The year 2002 was a turning-point for the telephone, invented 126 years earlier. For the first time, the number of mobile phones overtook the number of fixed-line ones, making the telephone a predominantly mobile technology.
During 2013 the same thing will happen to the internet, just 44 years after its ancestor, ARPANET, was first switched on. The number of internet-connected mobile devices, such as smartphones and tablet computers, will exceed the number of desktop and laptop personal computers (PCs) in use, according to figures from Morgan Stanley (see chart above)
IDATE, a consultancy, says that the number of people accessing the internet via mobile devices will overtake the number using fixed-line connections in mid-2014.

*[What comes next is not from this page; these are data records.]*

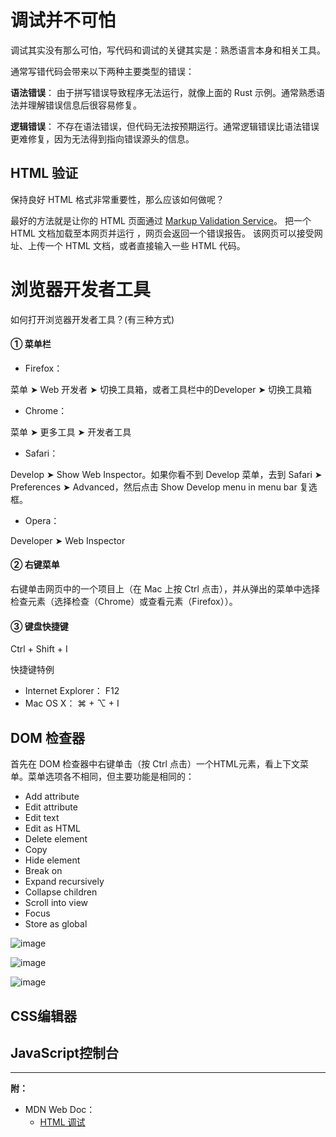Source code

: # 调试并不可怕

调试其实没有那么可怕，写代码和调试的关键其实是：熟悉语言本身和相关工具。

通常写错代码会带来以下两种主要类型的错误：

**语法错误**： 由于拼写错误导致程序无法运行，就像上面的 Rust 示例。通常熟悉语法并理解错误信息后很容易修复。

**逻辑错误**： 不存在语法错误，但代码无法按预期运行。通常逻辑错误比语法错误更难修复，因为无法得到指向错误源头的信息。

## HTML 验证

保持良好 HTML 格式非常重要性，那么应该如何做呢？

最好的方法就是让你的 HTML 页面通过 [Markup Validation Service](https://validator.w3.org/)。
把一个 HTML 文档加载至本网页并运行 ，网页会返回一个错误报告。
该网页可以接受网址、上传一个 HTML 文档，或者直接输入一些 HTML 代码。

# 浏览器开发者工具

如何打开浏览器开发者工具？(有三种方式)

#### ① 菜单栏
- Firefox：

菜单  ➤ Web 开发者 ➤ 切换工具箱，或者工具栏中的Developer ➤ 切换工具箱 

- Chrome：

菜单 ➤ 更多工具 ➤ 开发者工具

- Safari：

Develop ➤ Show Web Inspector。如果你看不到 Develop 菜单，去到 Safari ➤ Preferences ➤ Advanced，然后点击 Show Develop menu in menu bar 复选框。

- Opera：

Developer ➤ Web Inspector

#### ② 右键菜单

右键单击网页中的一个项目上（在 Mac 上按 Ctrl 点击），并从弹出的菜单中选择检查元素（选择检查（Chrome）或查看元素（Firefox））。

#### ③ 键盘快捷键
Ctrl + Shift + I

快捷键特例

- Internet Explorer： F12
- Mac OS X： ⌘ + ⌥ + I

## DOM 检查器

首先在 DOM 检查器中右键单击（按 Ctrl 点击）一个HTML元素，看上下文菜单。菜单选项各不相同，但主要功能是相同的：

- Add attribute
- Edit attribute
- Edit text
- Edit as HTML
- Delete element
- Copy
- Hide element
- Break on
- Expand recursively
- Collapse children
- Scroll into view
- Focus
- Store as global

![image](DBD427D7856240769869D9110305D7CD)

![image](629563BF762F4ECA93B25B5553CDB00E)

![image](840F46D93FC84AE681C84DF46586E0B8)

## CSS编辑器

## JavaScript控制台

---

**附：**

- MDN Web Doc：
    - [HTML 调试](https://developer.mozilla.org/zh-CN/docs/Learn/HTML/Introduction_to_HTML/Debugging_HTML)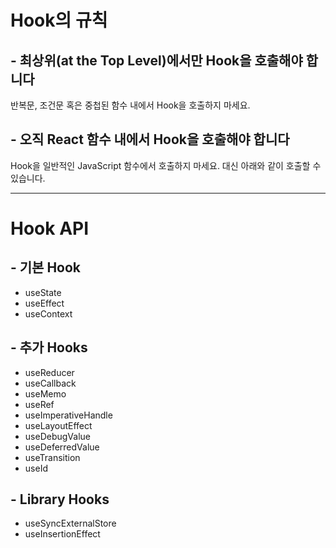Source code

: # Hook의 규칙

## - 최상위(at the Top Level)에서만 Hook을 호출해야 합니다

반복문, 조건문 혹은 중첩된 함수 내에서 Hook을 호출하지 마세요. 

## - 오직 React 함수 내에서 Hook을 호출해야 합니다

Hook을 일반적인 JavaScript 함수에서 호출하지 마세요. 대신 아래와 같이 호출할 수 있습니다.

---

# Hook API

## - 기본 Hook

 - useState
 - useEffect
 - useContext

## - 추가 Hooks

 - useReducer
 - useCallback
 - useMemo
 - useRef
 - useImperativeHandle
 - useLayoutEffect
 - useDebugValue
 - useDeferredValue
 - useTransition
 - useId

## - Library Hooks

 - useSyncExternalStore
 - useInsertionEffect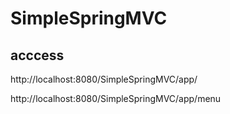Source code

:# SimpleSpringMVC

## acccess

http://localhost:8080/SimpleSpringMVC/app/

http://localhost:8080/SimpleSpringMVC/app/menu
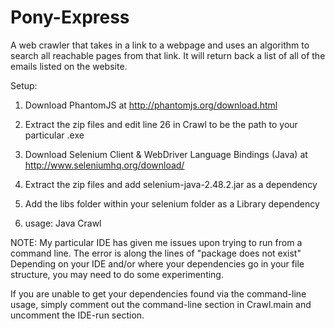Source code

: # Pony-Express
A web crawler that takes in a link to a webpage and uses an algorithm to search all reachable pages from that link. It will return back a list of all of the emails listed on the website.

Setup:

1) Download PhantomJS at http://phantomjs.org/download.html

2) Extract the zip files and edit line 26 in Crawl to be the path to your particular .exe

3) Download Selenium Client & WebDriver Language Bindings (Java) at http://www.seleniumhq.org/download/

4) Extract the zip files and add selenium-java-2.48.2.jar as a dependency

5) Add the libs folder within your selenium folder as a Library dependency

6) usage: Java Crawl <link>

NOTE: My particular IDE has given me issues upon trying to run from a command line.
	The error is along the lines of "package <some selenium package> does not exist"
	Depending on your IDE and/or where your dependencies go in your file structure,
	you may need to do some experimenting.

If you are unable to get your dependencies found via the command-line usage,
simply comment out the command-line section in Crawl.main and
uncomment the IDE-run section.
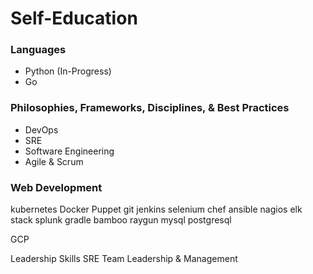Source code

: # Self-Education

<h3>Languages</h3>
<ul>
 <li>Python (In-Progress)</li>
 <li>Go</li>
</ul>

<h3>Philosophies, Frameworks, Disciplines, & Best Practices</h3>
<ul>
 <li>DevOps</li>
 <li>SRE</li>
 <li>Software Engineering</li>
 <li>Agile & Scrum</li>
</ul>

<h3>Web Development</h3>

kubernetes
Docker
Puppet
git
jenkins
selenium
chef
ansible
nagios
elk stack
splunk
gradle
bamboo
raygun
mysql 
postgresql

GCP


Leadership Skills
SRE Team Leadership & Management
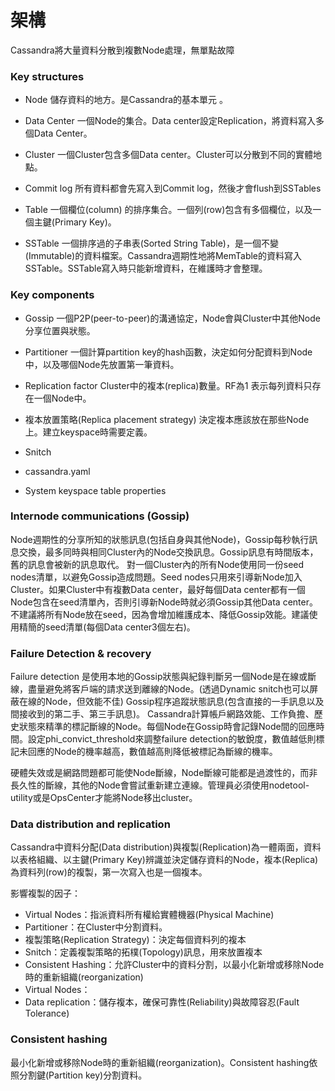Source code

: 架構
===

Cassandra將大量資料分散到複數Node處理，無單點故障

### Key structures

* Node
儲存資料的地方。是Cassandra的基本單元 。

* Data Center 
一個Node的集合。Data center設定Replication，將資料寫入多個Data Center。

* Cluster 
一個Cluster包含多個Data center。Cluster可以分散到不同的實體地點。

* Commit log 
所有資料都會先寫入到Commit log，然後才會flush到SSTables

* Table 
一個欄位(column) 的排序集合。一個列(row)包含有多個欄位，以及一個主鍵(Primary Key)。

* SSTable 
一個排序過的子串表(Sorted String Table)，是一個不變(Immutable)的資料檔案。Cassandra週期性地將MemTable的資料寫入SSTable。SSTable寫入時只能新增資料，在維護時才會整理。

### Key components

* Gossip
一個P2P(peer-to-peer)的溝通協定，Node會與Cluster中其他Node分享位置與狀態。
* Partitioner
一個計算partition key的hash函數，決定如何分配資料到Node中，以及哪個Node先放置第一筆資料。
* Replication factor
Cluster中的複本(replica)數量。RF為1 表示每列資料只存在一個Node中。
* 複本放置策略(Replica placement strategy)
決定複本應該放在那些Node上。建立keyspace時需要定義。
* Snitch

* cassandra.yaml
* System keyspace table properties

### Internode communications (Gossip)

Node週期性的分享所知的狀態訊息(包括自身與其他Node)，Gossip每秒執行訊息交換，最多同時與相同Cluster內的Node交換訊息。Gossip訊息有時間版本，舊的訊息會被新的訊息取代。
對一個Cluster內的所有Node使用同一份seed nodes清單，以避免Gossip造成問題。Seed nodes只用來引導新Node加入Cluster。如果Cluster中有複數Data center，最好每個Data center都有一個Node包含在seed清單內，否則引導新Node時就必須Gossip其他Data center。不建議將所有Node放在seed，因為會增加維護成本、降低Gossip效能。建議使用精簡的seed清單(每個Data center3個左右)。

### Failure Detection & recovery

Failure detection 是使用本地的Gossip狀態與紀錄判斷另一個Node是在線或斷線，盡量避免將客戶端的請求送到離線的Node。(透過Dynamic snitch也可以屏蔽在線的Node，但效能不佳)
Gossip程序追蹤狀態訊息(包含直接的一手訊息以及間接收到的第二手、第三手訊息)。 Cassandra計算帳戶網路效能、工作負擔、歷史狀態來精準的標記斷線的Node。每個Node在Gossip時會記錄Node間的回應時間。設定phi_convict_threshold來調整failure detection的敏銳度，數值越低則標記未回應的Node的機率越高，數值越高則降低被標記為斷線的機率。

硬體失效或是網路問題都可能使Node斷線，Node斷線可能都是過渡性的，而非長久性的斷線，其他的Node會嘗試重新建立連線。管理員必須使用nodetool-utility或是OpsCenter才能將Node移出cluster。

### Data distribution and replication

Cassandra中資料分配(Data distribution)與複製(Replication)為一體兩面，資料以表格組織、以主鍵(Primary Key)辨識並決定儲存資料的Node，複本(Replica)為資料列(row)的複製，第一次寫入也是一個複本。

影響複製的因子：
* Virtual Nodes：指派資料所有權給實體機器(Physical Machine)
* Partitioner：在Cluster中分割資料。
* 複製策略(Replication Strategy)：決定每個資料列的複本
* Snitch：定義複製策略的拓樸(Topology)訊息，用來放置複本
* Consistent Hashing：允許Cluster中的資料分割，以最小化新增或移除Node時的重新組織(reorganization)
* Virtual Nodes：
* Data replication：儲存複本，確保可靠性(Reliability)與故障容忍(Fault Tolerance)

### Consistent hashing

最小化新增或移除Node時的重新組織(reorganization)。Consistent hashing依照分割鍵(Partition key)分割資料。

That does not mean that mobile devices will displace PCs altogether. The rise of mobile phones, after all, did not mean that fixed-line phones stopped working, even if their number is now in decline. Yet the centre of gravity of the internet will shift as mobile devices are more popular and more capable,
All this will have far-reaching consequences for technology companies, which are being divided into winners and losers by the growing significance of mobile devices.

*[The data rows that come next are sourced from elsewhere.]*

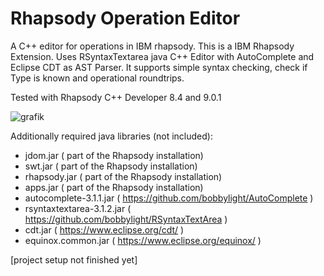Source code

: # Rhapsody Operation Editor
A C++ editor for operations in IBM rhapsody. This is a IBM Rhapsody Extension. Uses RSyntaxTextarea java C++ Editor with AutoComplete and Eclipse CDT as AST Parser. It supports simple syntax checking, check if Type is known and operational roundtrips.

Tested with Rhapsody C++ Developer 8.4 and 9.0.1

![grafik](https://user-images.githubusercontent.com/79119288/138944361-7ecaf38a-fee8-4c4c-b200-f930563d35f3.png)


Additionally required java libraries (not included):

- jdom.jar ( part of the Rhapsody installation)
- swt.jar ( part of the Rhapsody installation)
- rhapsody.jar ( part of the Rhapsody installation)
- apps.jar ( part of the Rhapsody installation)
- autocomplete-3.1.1.jar ( https://github.com/bobbylight/AutoComplete )
- rsyntaxtextarea-3.1.2.jar ( https://github.com/bobbylight/RSyntaxTextArea )
- cdt.jar ( https://www.eclipse.org/cdt/ )
- equinox.common.jar ( https://www.eclipse.org/equinox/ )

[project setup not finished yet]
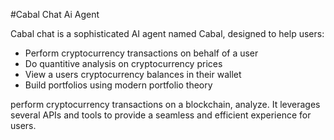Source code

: #Cabal Chat Ai Agent

Cabal chat is a sophisticated AI agent named Cabal, designed to help users:

- Perform cryptocurrency transactions on behalf of a user
- Do quantitive analysis on cryptocurrency prices
- View a users cryptocurrency balances in their wallet
- Build portfolios using modern portfolio theory

perform cryptocurrency transactions on a blockchain, analyze. It leverages several APIs and tools to provide a seamless and efficient experience for users.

The biggest winner in all this, without question, is Apple. Its iPad dominates the fast-growing market for tablet computers, and its iPhone accounts for nearly three-quarters of the profits of the mobile-phone industry, despite accounting for less than 10% of global handset sales.
The biggest losers are also obvious: the giants of the PC era such as Dell, HP and Microsoft; mobile-device makers such as Nokia and RIM, which were too slow to put the internet at the heart of their products; and games-console makers such as Sony and Nintendo, which are suffering as gaming goes mobile too.
Most companies, however, are somewhere in the middle. The question now is how easily they can shift their business models towards mobile.
Twitter is well on its way: a majority of users of its microblogging service already use it from mobile devices. Amazon, eBay and other online retailers are also well placed, since a mobile device means you can shop from anywhere.
The biggest question marks hang over Facebook and Google. Both rely on online advertising for the bulk of their revenues. The problem is that advertising rates are much lower on mobile devices than on the desktop web. As a result, the amount of ad revenue a website makes from a mobile user is only about 20% of what it makes from a desktop user.
The rise of the mobile internet will reshape the technology industry and will also transform the way people use and perceive the internet. Mobile telephony meant that instead of calling a place you could call a person. Similarly, the internet - which used to be seen as a separate place accessed through a PC screen - is fast becoming an extra layer of reality, accessed by a device that is always with you. In the coming years that will be the most profound change of all.